Water use by California residential customers is closely monitored, with new technology allowing for ever-increasing scrutiny that is reflected in regular hectoring by providers that questions everything from bathing habits to lawn care.
But 4,000 corporate and agricultural holders of “senior rights” to more than half the water from the state’s rivers and streams have virtually no controls on them, according to data collected by the Associated Press. San Francisco and Los Angeles water departments are some of the biggest rights holders.
Just 24 of these rights holders use more than double the water collected via California’s network of state and federal dams and shipped throughout the state to other users, according to the news service.
AP went to the trouble of collecting data on where trillions of gallons of water go because the state does not, at least not very accurately or efficiently.
The State Water Resources Control Board relies on self-reporting by rural water districts and government agencies that AP found suspiciously unconvincing. The state requires the reports every three years and on a rotating basis, so it never has an up-to-date tally of water usage.

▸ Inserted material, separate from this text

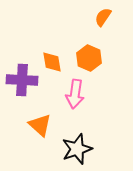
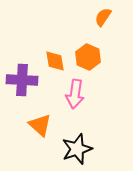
orange hexagon: moved 1 px left, 1 px up
orange diamond: moved 3 px right, 1 px up
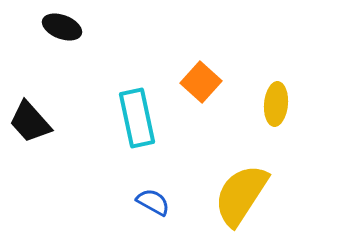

The result, not surprisingly, is some ridiculous reporting by rights holders that goes unchallenged by the state. In one instance, the Hearst Corporation’s private estate Wyntoon, home of the fabled Hearst Castle, has senior water rights dating back to 1920. According to state records, the estate used 1.8 million acre-feet of water on its 67,000-acre spread in 2010, while 1,500 residents in the nearby town of Montague are just about bone dry.
That would be horrible, if true. But a spokesman for Hearst told AP that the actual use number was only 448 acre-feet, allowing a choice between alternate horrible realities of inequity and incompetence.
Many of these senior rights holders have agreements for first dibs on water that go back more than 100 years. They were exempt from state water cutbacks of 95% to farmers and municipalities instituted earlier this year. In times of drought, like now, the state lets some of them sell their water at market rates.
The state took a stab at getting a handle on water use in 2007 when it passed a law requiring 242 water districts (all but the tiniest) to file reports on how much water they delivered to customers. The Center for Investigative Reporting counted 48 that actually did it. The reports were required 10 months ago.
Reporters found a 2009 law that required additional precise data from the 55 largest water districts has been ignored by about half of them.